Somebody did it because they thought I didn't like
him, OK?" Trump told reporters at the White House. "And they were
well-meaning, I will say ... I didn't know anything about it; I would never
have done that."
He added that aides "thought they were doing me
a favor because they know I am not a fan of John McCain."
Officials reportedly wanted the warship to be kept
"out of sight" during Trump's visit to Japan, according to a report
from the Wall Street Journal. The president gave a speech on Memorial Day on a
nearby ship.
Biden wasn't the only elder Democratic statesman to
take issue with the reported directive.
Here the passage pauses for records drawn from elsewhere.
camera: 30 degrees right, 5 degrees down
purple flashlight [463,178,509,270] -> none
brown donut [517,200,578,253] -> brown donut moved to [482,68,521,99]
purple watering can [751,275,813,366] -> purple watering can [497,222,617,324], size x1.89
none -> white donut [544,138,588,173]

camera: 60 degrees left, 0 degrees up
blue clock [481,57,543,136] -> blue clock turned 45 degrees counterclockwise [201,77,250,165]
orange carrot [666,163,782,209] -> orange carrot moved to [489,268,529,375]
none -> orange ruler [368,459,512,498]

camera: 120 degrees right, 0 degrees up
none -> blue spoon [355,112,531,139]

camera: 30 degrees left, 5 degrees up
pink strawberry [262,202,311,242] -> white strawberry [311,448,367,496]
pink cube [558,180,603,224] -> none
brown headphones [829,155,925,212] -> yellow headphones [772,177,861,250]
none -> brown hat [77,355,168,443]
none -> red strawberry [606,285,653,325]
Leon Panetta, former Defense secretary
under President Barack Obama and chief of staff to President Bill Clinton, said
he was dumbfounded by the reported effort by the White House to shield Trump
from the name McCain.
“There’s a lack of grownups in the White House --
from the top down,” Panetta told USA TODAY with a laugh. “To let an issue like
this even get any attention is just something I can’t imagine in any other
administration. A chief of staff would at least say, ‘Stop it.’”
Earlier Thursday the acting defense secretary said
he had asked his chief of staff to look into the reported directive to obscure
the ship.
'We loved each other, but we argued like the devil'
Trump and McCain clashed on an array of issues,
including health care and the president's approach to foreign policy.
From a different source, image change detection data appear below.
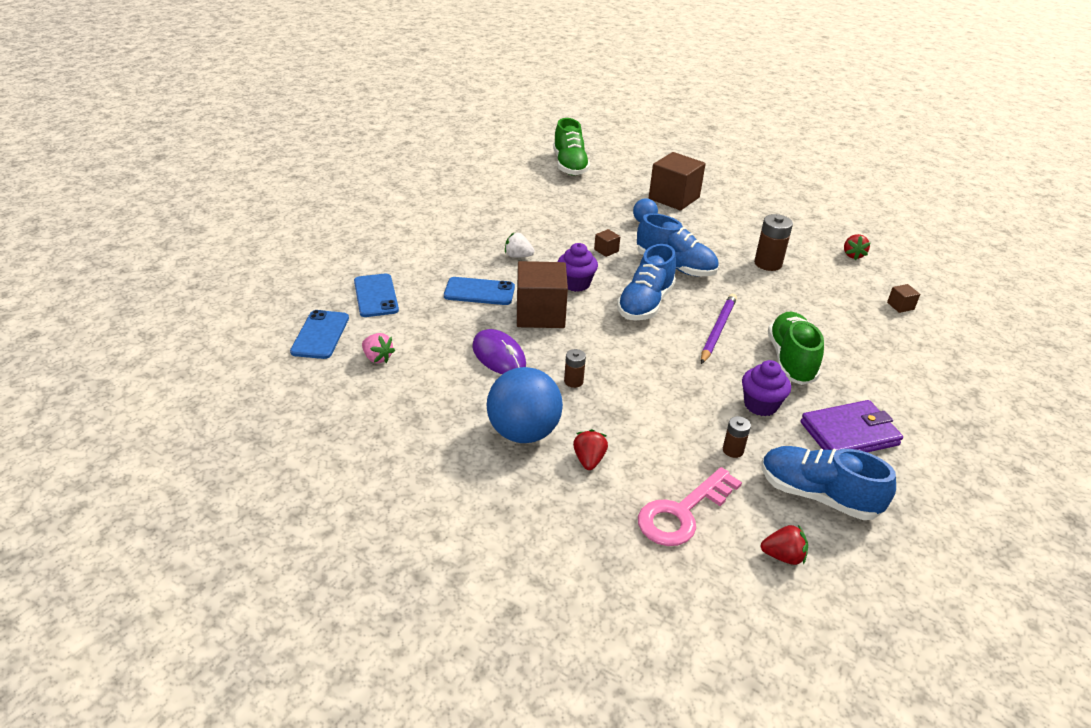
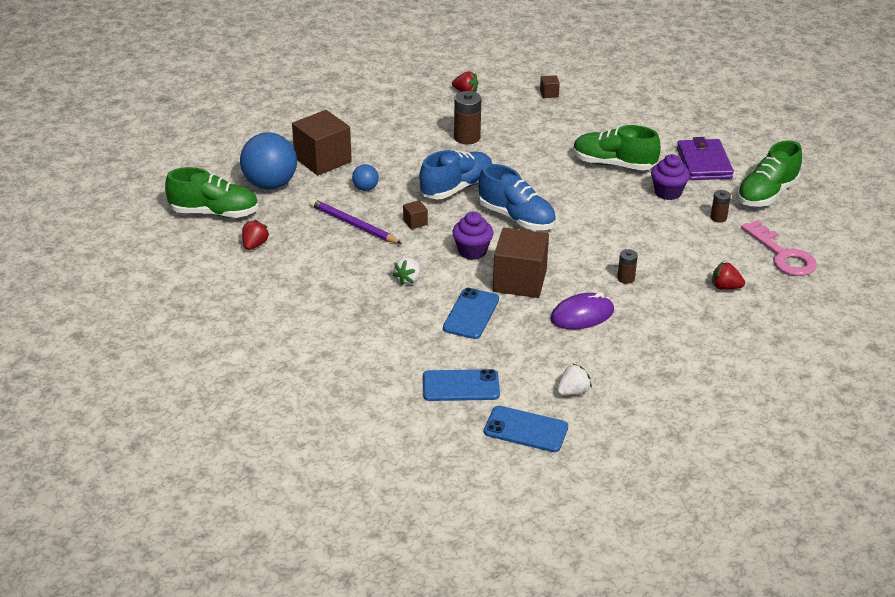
camera: 75 degrees left, 0 degrees up
pink strawberry [362,333,395,363] -> white strawberry [557,364,592,396]
blue ball [487,367,563,443] -> blue ball moved to [240,133,297,189]
purple pencil [701,294,737,364] -> purple pencil moved to [310,199,402,244]
red strawberry [760,525,808,565] -> red strawberry moved to [242,220,269,250]
blue shoe [762,446,896,520] -> green shoe [737,140,802,207]

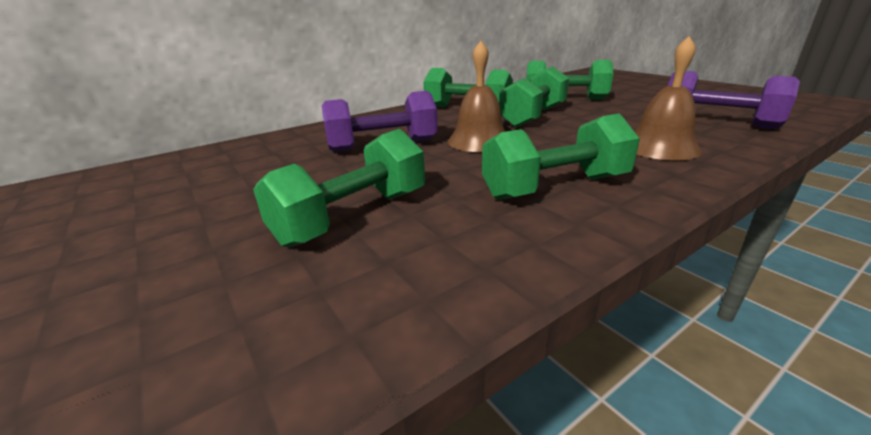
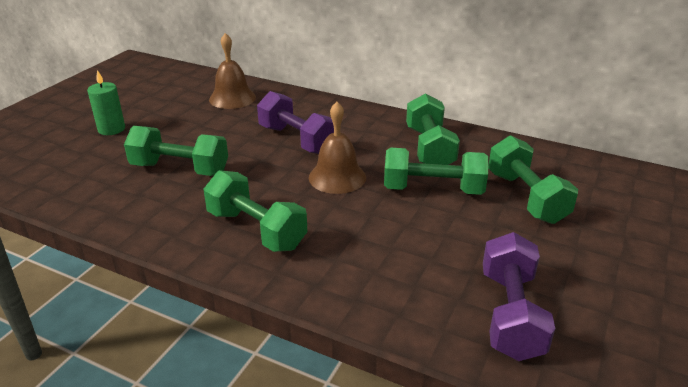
camera: 60 degrees right, 5 degrees up
brown bell [635,36,702,160] -> brown bell moved to [209,33,256,109]
none -> green candle [87,70,125,135]

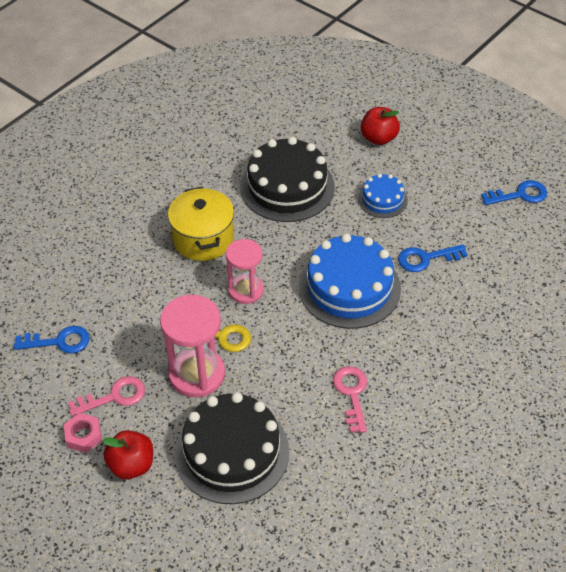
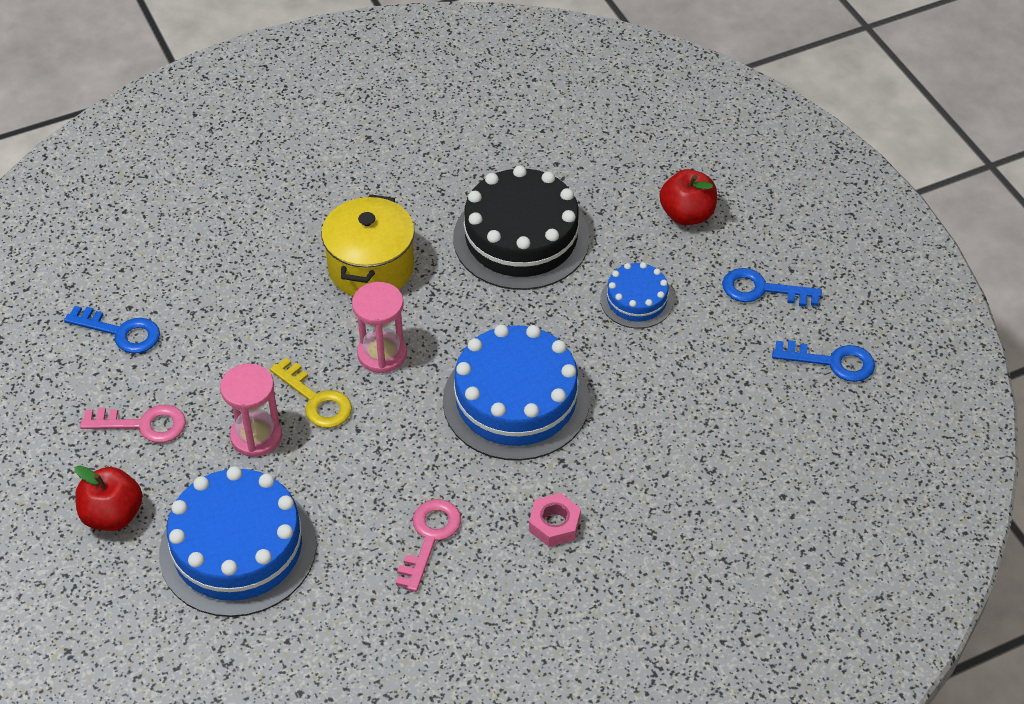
camera: 25 degrees right, 0 degrees up
pink nut [64,413,102,453] -> pink nut moved to [529,493,581,547]
pink hourglass [160,295,225,397] -> pink hourglass [220,364,282,457], size x0.66
black cake [175,392,289,504] -> blue cake [159,466,316,617]
blue key [398,244,468,272] -> blue key moved to [722,268,822,307]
Biden and McCain, by contrast, were longtime
friends.
But, Thursday Biden said while he and McCain were
friends, the two didn't always see eye to eye.
"We loved each other but we argued like the
devil," he said.
The relationship between the Arizona Republican and
the Delaware Democrat began in the 1970s. When Biden was a freshman senator on he
Senate Foreign Relations Committee, McCain was the Navy Senate liaison. The two
ended up traveling across the globe together as a result of their positions.
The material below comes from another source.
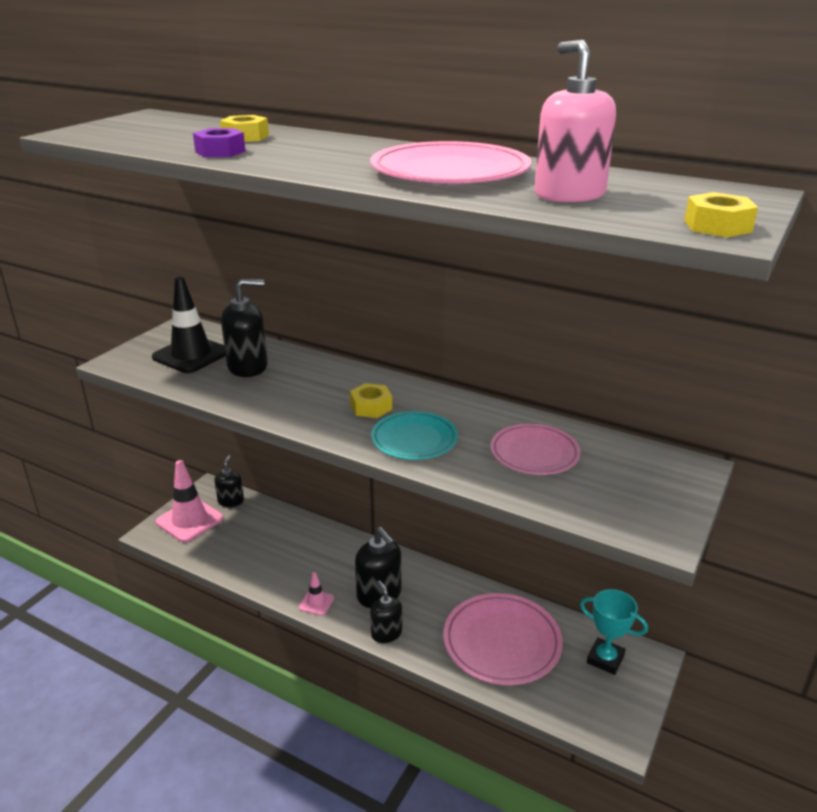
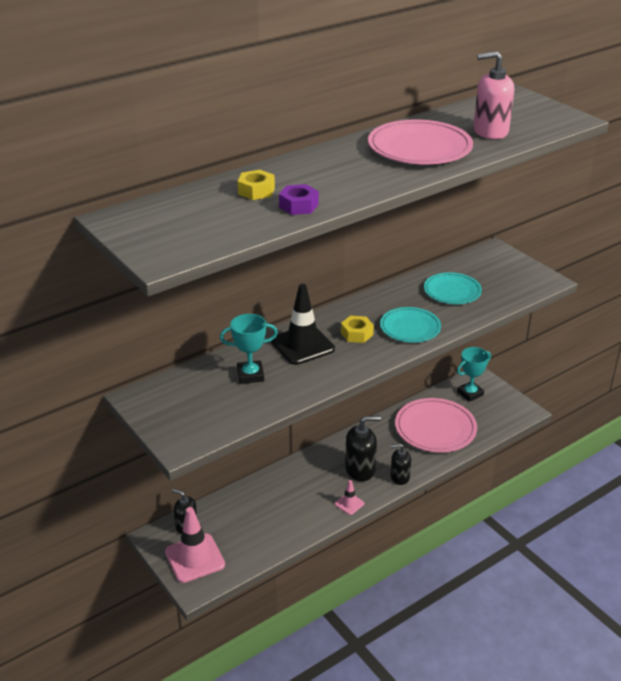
camera: 65 degrees left, 5 degrees up
black traffic cone [152,277,226,373] -> black traffic cone moved to [271,284,335,365]
black soap dispenser [221,279,268,377] -> turquoise trophy [220,314,278,384]
pink plate [490,424,581,475] -> turquoise plate [424,272,482,304]
yellow nut [684,192,758,237] -> none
The two lawmakers' bond continued throughout their
time in the Senate together.
Biden continued to stand with McCain following his
brain cancer diagnosis, the same type of cancer that claimed Biden's eldest
son, Beau.
In late 2017, Biden consoled Meghan McCain, John
McCain's daughter, on ABC's "The View."
"I think about Beau a lot," McCain, a host
on the program, told Biden at the time. "This doesn't get easier but you
cultivate the tools to work with this and live with this. I know you and your
family have been through tragedy I couldn't conceive of. What would you tell
people?"
Biden recalled his friendship with Sen. McCain, who
would lose his battle with brain cancer in 2018, and noted that the Arizona
maverick was always willing to help Biden in whatever bind he was in.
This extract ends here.